As a rule you basically never want wood touching the ground. It WILL rot.


----------



## JustinK (Oct 4, 2009)

Sheds don't need footers but you should remove topsoil and add a gravel base. 
You can also add these but they are made for smaller metal sheds buts its better than nothing. It will take a 80+ mph winds to knock over a 12x14 wooden shed. Metal is would take alot less.


----------



## joecaption (Nov 30, 2011)

It's called building on skids, it's done all the time. Look at any of the premade sheds and there all built that way
There is no bolting them together involved.
http://www.bing.com/images/search?q...8C67E5230A6533A168BC4A80503B&selectedIndex=67

Since you live in the lovely state of CA you first need to jump though all the hoops to see if you need a permit, what the set back, heights, anchoring requirements are.
I'd be considering removing all the topsoil to at least 12" beyond the foot print of the shed, adding #57 stone before setting the beams.
First thing that rots out on a shed is the bottoms of the walls and floors from splash back and water under the shed.
The stone will aid in drainage and reduce splash back.
Another big issue is building it so there's over hangs on all sides of the roof. 
That one simple thing will reduce the mantaince on the building by at least 50%.
Using 6 X 6's instead of 4 X 4" and making sure to set them no more then 4' apart will also reduce floor bounce, keep the door from sagging, get the flooring higher off the ground.
Use 3/4" Advantech for the subflooring, use construction adhesive on top of the floor joist
when setting the subfloor.


----------



## Oso954 (Jun 23, 2012)

Check with your building Department. You may find that while a 12x15 requires a permit, a 10X12 (120 sq ft or less) does not.

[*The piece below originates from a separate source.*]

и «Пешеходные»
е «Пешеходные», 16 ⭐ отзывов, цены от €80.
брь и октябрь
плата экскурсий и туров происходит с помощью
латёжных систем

Your set backs are going to depend on height, at least in the 120+ category.

Emphasize the skid built in your discussions. They may give you a little latitude on the setbacks and/or any easements, as it can be moved, if necessary.


----------



## bionictony (Apr 16, 2012)

i'm building my 8x12 shed on 2 4x4x12 pressure treated skids. For a 15x12, you may want 3 rows of skids?


----------



## landfillwizard (Feb 21, 2014)

For the extra money, I would use 4"X6" treated for the foundation! You may want to put in a wooden floor and the 6" space under the floor joist will help to keep moisture from rotting the joists.


----------



## beinb (Mar 31, 2014)

Treated for ground contact is ok, life span depends on moisture level...if the soild is constantly damp, 10 to 15 years is typical.

If you're worried about it blowing over, pour some footings and attached. If you load up with stuff, it's going to be mighty heavy...if that blows away, your house, or at least its roof, will probably go with it...


----------